We acknowledge the fact that we are hosting this briefing here in Athlone the home of heroes and heroines of our struggle for freedom and home of great struggle leaders such as, Dulcie Evonne September, Dullah Omar and Imam Abdullah Haroon gallant South African anti-apartheid political activists along with countless others.

We also acknowledge the greater community of the Cape Flats that have sacrificed sons and daughters in the cause of our liberation and who paid the ultimate sacrifice the likes of Robbie Waterwich and Colline Williams who died in an explosion opposite Athlone Magistrates Court, Anton Fransch who single-handedly staged a heroic battle to death with the Apartheid forces not too far from here in Church Street Crawford; Ashley Kriel whose memorial we commemorated last week and who was brutally murdered in Albermarle Street, Hazendal. In the same vein we acknowledge the brave young heroes of the ‘80s who turned Belgravia Rd, Athlone into one of the most fiercest sites of struggle in order that South Africa may be liberated and take its rightful place in the global community of nations and as a vigilant voice of international solidarity with the oppressed all over the world.

On the eve of the sacred month of Ramadan, I also want to acknowledge the contribution of the Muslim community in over 300 years of struggle against colonialism and imperialism, through the decades of Apartheid and into the democratic era as we heighten the struggle for economic freedom and transformation on the one hand and as we strengthen the efforts to raise our voice as a beacon for international solidarity with the oppressed peoples of the world and developing nations on the other.

Allow me also to extend on behalf of the South African government our best wishes to Muslims here in the Western Cape, South Africa and the world over a Ramadan Kareem. We take inspiration from your example of sacrifice, discipline and solidarity with the poor and oppressed in the world.
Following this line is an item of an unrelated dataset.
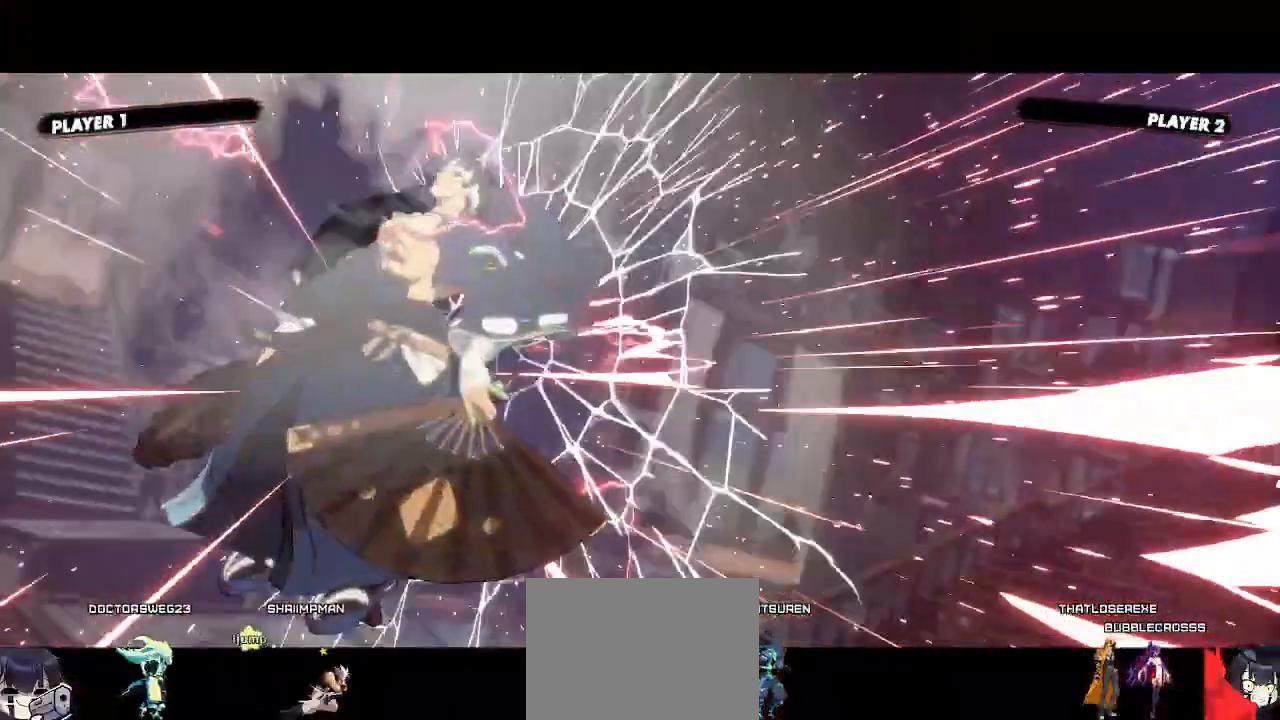
{"dt_ms": 500, "buttons": [], "events": []}
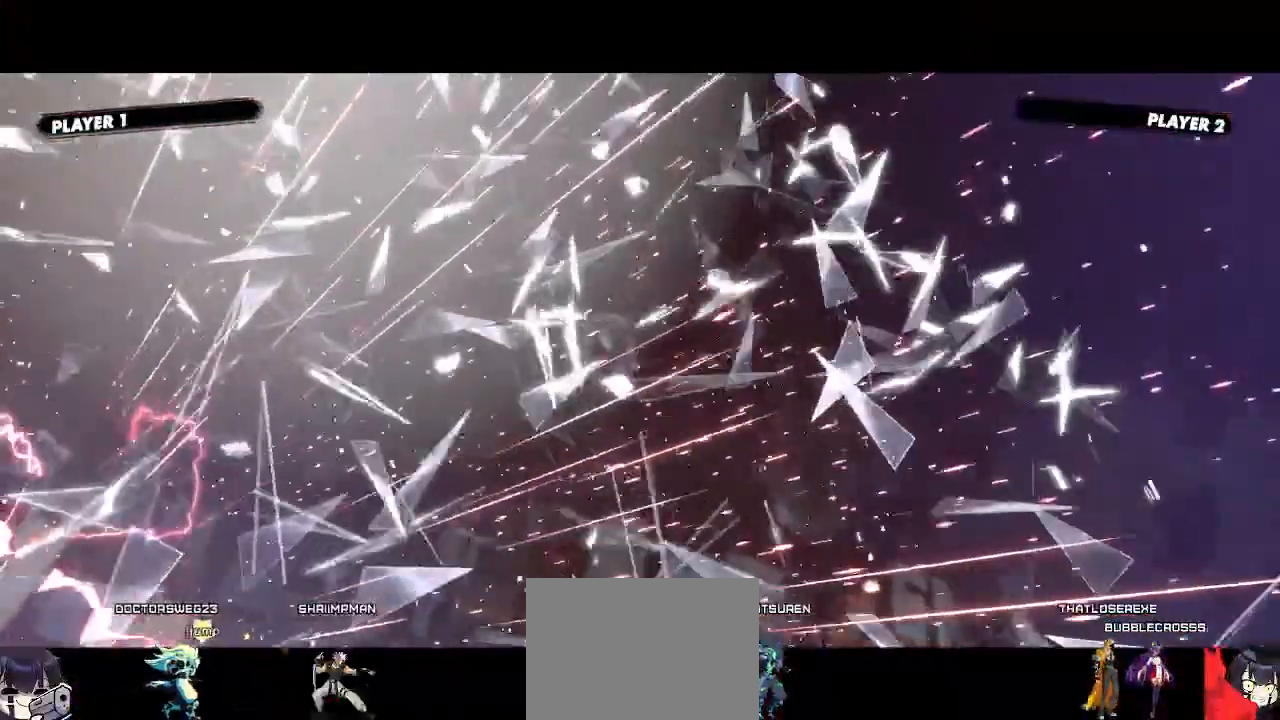
{"dt_ms": 500, "buttons": []}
I would like to start my briefing today with the words of the celebrated Palestinian poet Mahmoud Darwish extracted from his poem “Identity Card” –Bitaqat Huwwiya

Write down!
I am an Arab
And my identity card number is fifty thousand
I have eight children
And the ninth will come after a summer
Will you be angry?

My father.. descends from the family of the plow
Not from a privileged class
And my grandfather..was a farmer
Neither well-bred, nor well-born!
Teaches me the pride of the sun
Before teaching me how to read
And my house is like a watchman's hut
Made of branches and cane
Are you satisfied with my status?
I have a name without a title!

Write down!
I am an Arab
You have stolen the orchards of my ancestors
And the land which I cultivated
Along with my children
And you left nothing for us
Except for these rocks..
So will the State take them
As it has been said?!

Write down on the top of the first page:
I do not hate people
Nor do I encroach
But if I become hungry
The usurper's flesh will be my food
Of my hunger
And my anger!

We meet at a historical juncture exactly 60 years to the day when the First Israeli Nationality Law was passed on the 14 July 1952. According to Article 18 of the Israeli Laws, The Israeli Nationality Law effectively denationalized Palestinians. It granted every "Jew" who immigrated to Israel, or, following the 1971 amendment, even expressed the desire to immigrate to Israel, "immediate" Israeli citizenship without taking any formal steps. It retroactively altered the Palestinian Citizenship Orders, stating that they had to be "repealed with effect from the day of the establishment of the State".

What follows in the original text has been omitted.